Mit Blick auf die Versorgung verwies der Minister darauf, dass der Selbstversorgungsgrad Deutschlands mit Gemüse im Wirtschaftsjahr 2024/25 bei 40,1 % lag. Besonders niedrig sei er bei Tomaten mit 4,8 % bezogen auf den Gesamtverbrauch beziehungsweise 12,9 % bei Frischtomaten.

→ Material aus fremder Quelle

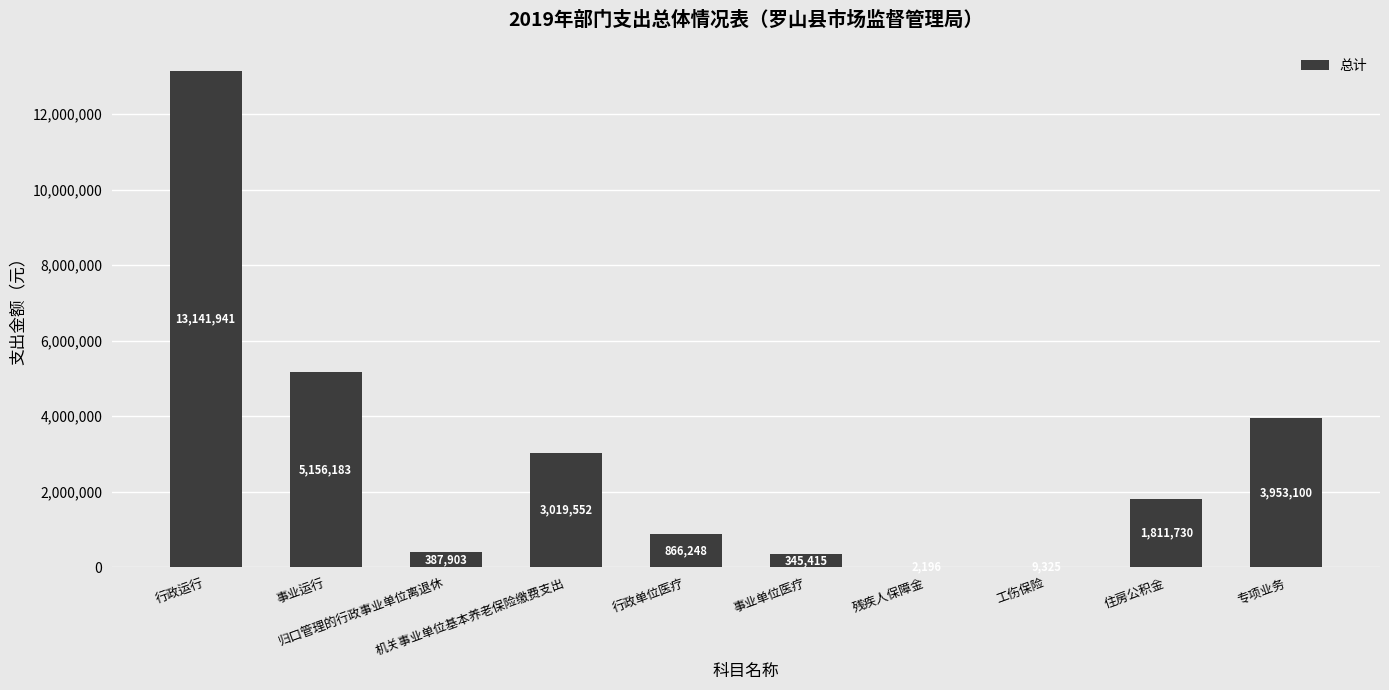

What is the sum of all values?

28693593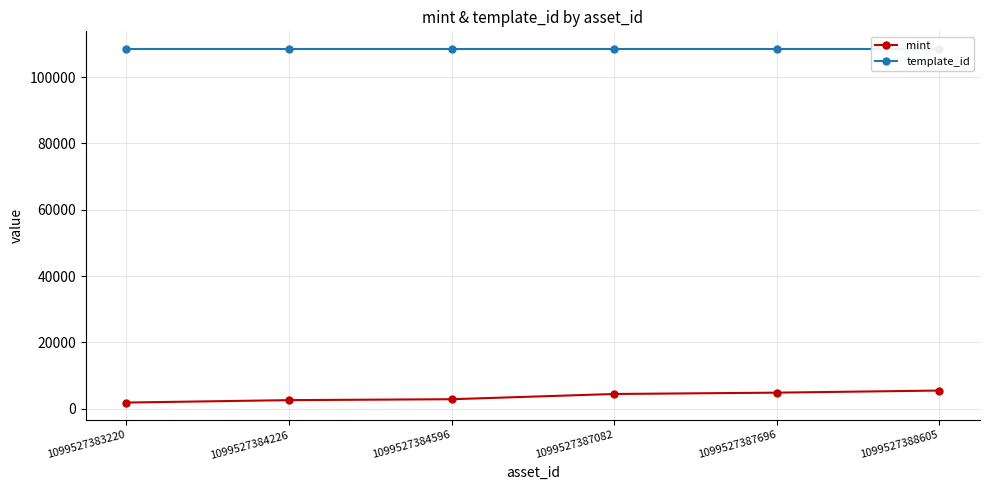

True or false: template_id has more than 1 interior local peaks.

False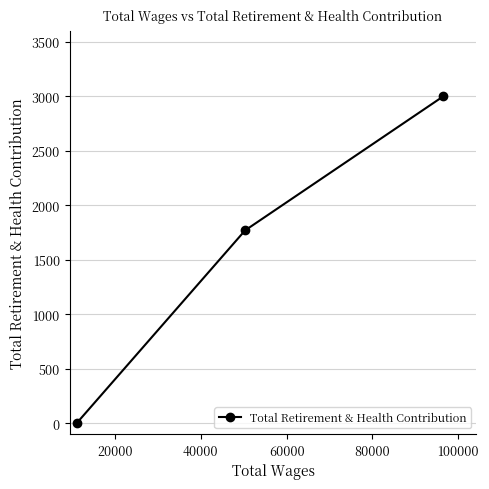

What is the greatest value displayed?

3000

Für Mecklenburg-Vorpommern zog Backhaus eine positive Bilanz. Im Jahr 2025 bewirtschafteten 65 Betriebe eine Gemüsefläche von 2.479 ha – 4 % mehr als im Vorjahr. Die Erntemenge stieg auf 74.482 t und lag damit 10 % über dem Vorjahr. Wichtigste Kultur des Landes bleiben Speisezwiebeln, gefolgt von Romanasalat und Brokkoli.
Auch der ökologische Gemüsebau entwickelte sich nach Angaben des Ministers positiv. Die ökologisch bewirtschaftete Fläche wuchs auf 836 ha und macht inzwischen rund ein Drittel der Gemüseanbaufläche des Landes aus. Die Bio-Gemüseernte erreichte 23.392 t und lag damit 60 % über dem Vorjahreswert.
Als wichtigen Baustein für die Weiterentwicklung des Gemüsebaus bezeichnete Backhaus das Norddeutsche Kompetenzzentrum für Freilandgemüsebau in Gülzow. Dort werden unter anderem Lösungen zu klimaangepassten Anbausystemen, Wasser- und Nährstoffmanagement sowie dem Einsatz neuer Technologien wie Feldrobotik, Sensorik und automatisierter Unkrautregulierung entwickelt.